Amongst the competitions on the day was the strimmer versus scythe race. One would probably be correct to deduce the one in the evil black outfit with the mask would be the loser, whilst the scyther is Simon Damant, English champion, from Wimpole in Cambridgeshire.
Soon it was onnto the finals. Under the blazing sun, 24 5x5m squares awaited the lucky finalists in the women’s, bus-pass and men’s finals. Here Mike Abbott wields one of his hay-rakes to clear the plots after mowing so the quality can be judged.

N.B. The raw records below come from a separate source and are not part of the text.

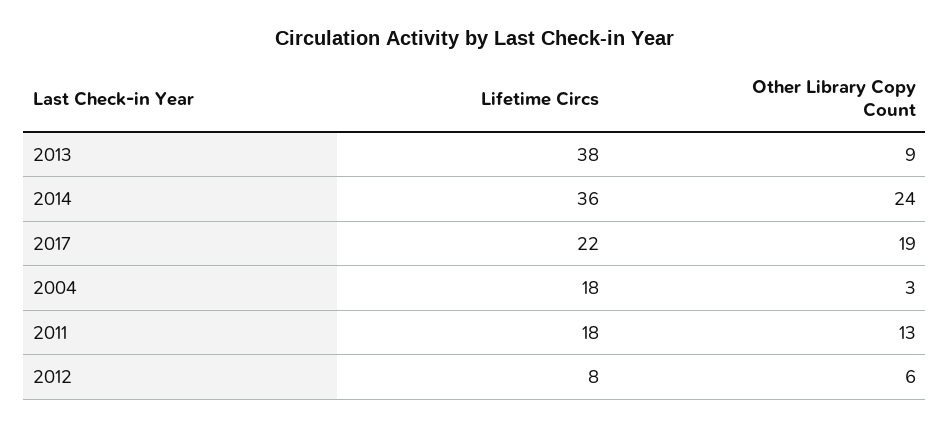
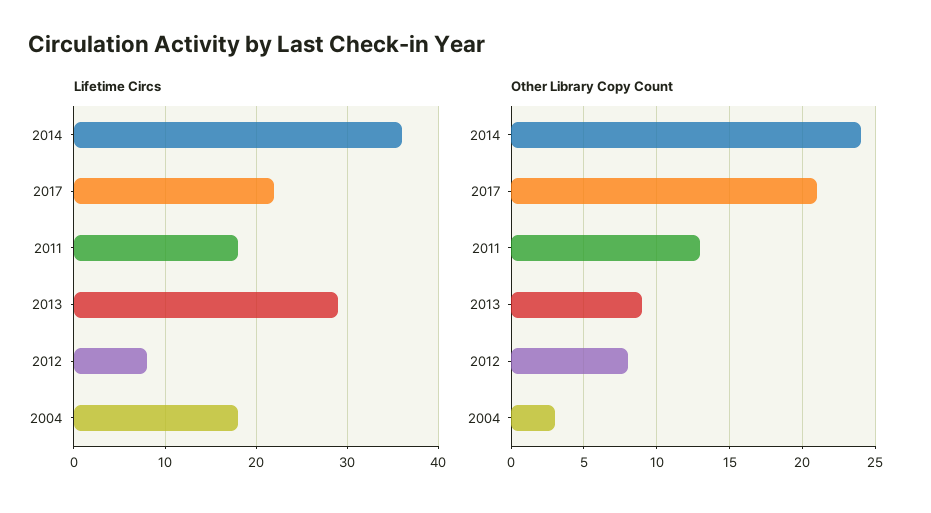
Lifetime Circs, 2013: 38 -> 29
Other Library Copy Count, 2017: 19 -> 21
Other Library Copy Count, 2012: 6 -> 8

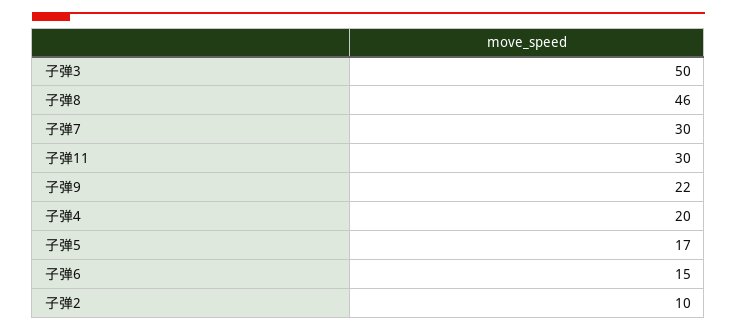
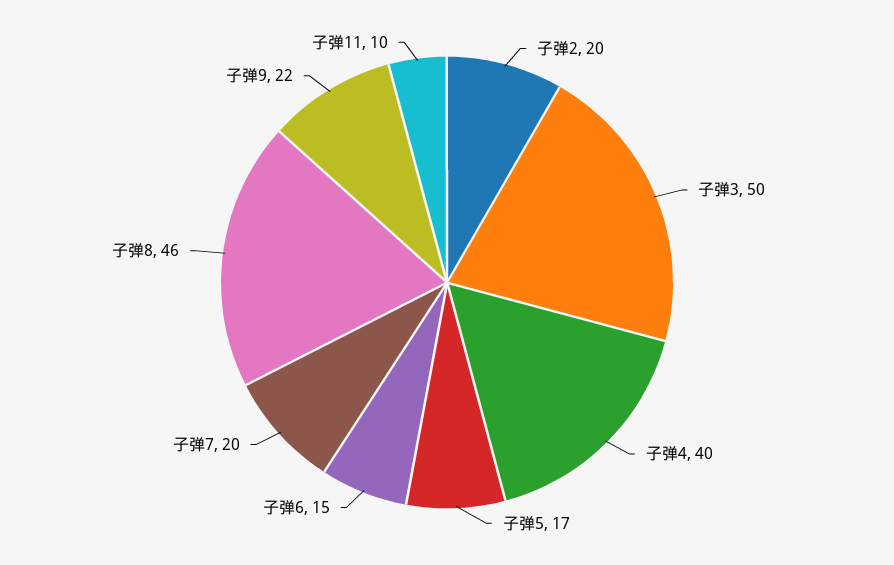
子弹7: 30 -> 20
子弹11: 30 -> 10
子弹4: 20 -> 40
子弹2: 10 -> 20

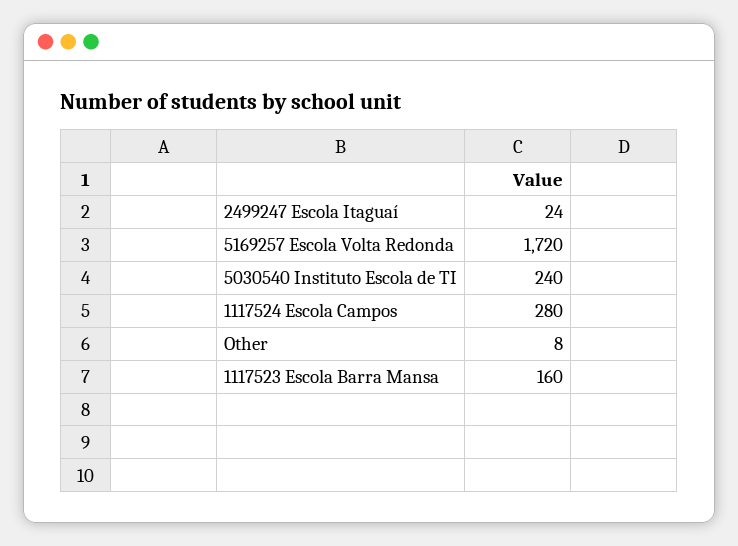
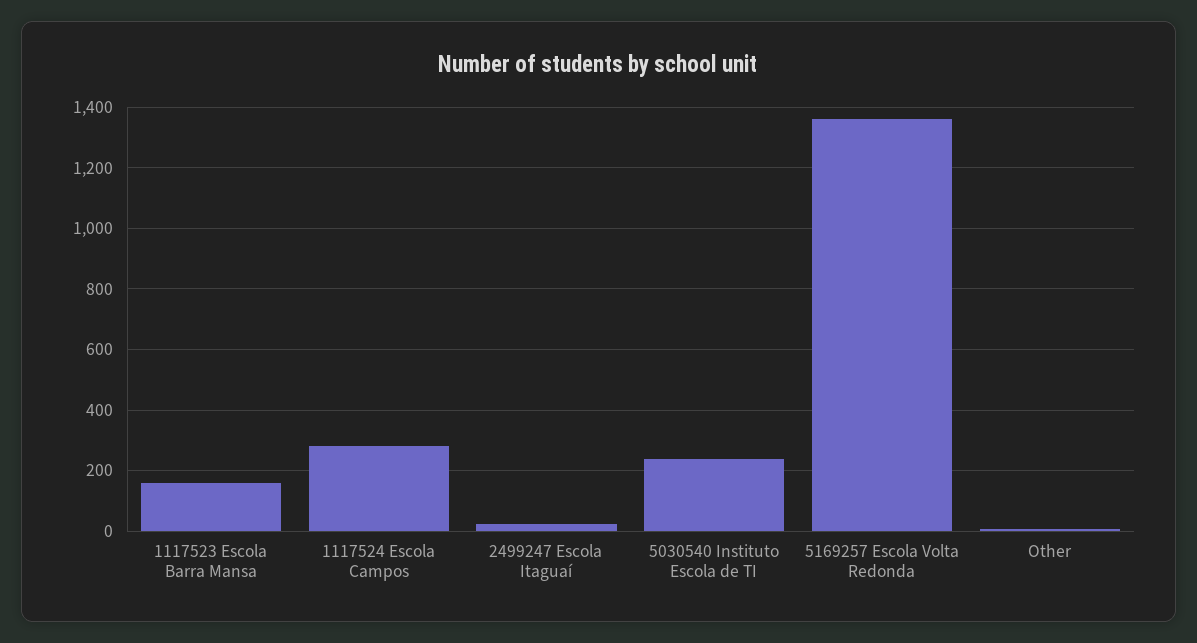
5169257 Escola Volta Redonda: 1720 -> 1360

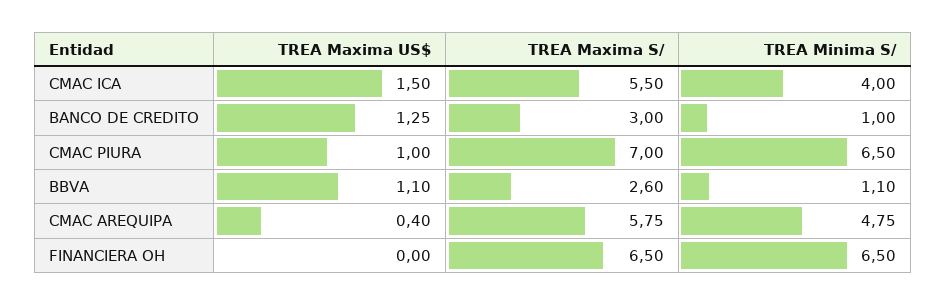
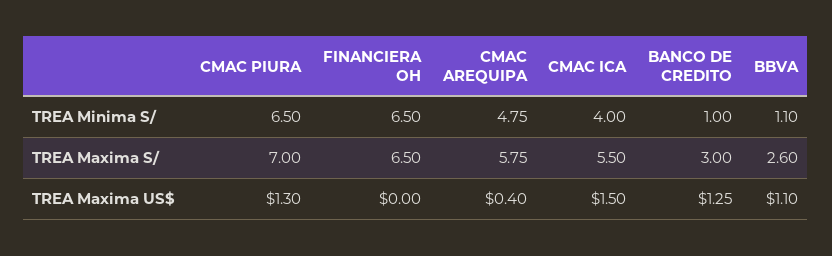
TREA Maxima US$, CMAC PIURA: 1 -> 1.3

To my amazement I found myself in the finals. Knowing that George would be putting in a very close shave I decided to go for speed and use my normal bracken cutting rhythm, even though the effect upon the quality of the mowing would be dubious to say the least. In the event George excelled himself, moving from ‘don’t know’ to second overall, although his blade took some damage in the course of it. Well done George!
Apparently I managed to create a new class, the ‘extremely fast but crap finish’ style of mowing. as I managed a time of 2 minutes 20 seconds. Plenty of room for improvement next year. I plan yet another class, the ‘amazingly fast but not so crap finish’ by then. And of course, I won a medal. What can I say, except a big thank you to Simon Fairlie (the organiser and proprietor of the scythe shop), Simon Damant (for the last minute coaching), all of the tutors for their help, George, Sean and the rest for all the encouragement.
One thing I don’t like about many shows is the indecent speed with which the exhibitors start tearing down the stands and fleeing the field, often whilst visitors are still there. It always leaves me with a feeling of anticlimax. But by Sunday evening the festival was still going strong as visitors, competitors and exhibitors danced to the music of local bands. Come the thunderstorms of Monday there seemed to be no great hurry and instead the show faded gracefully from the field.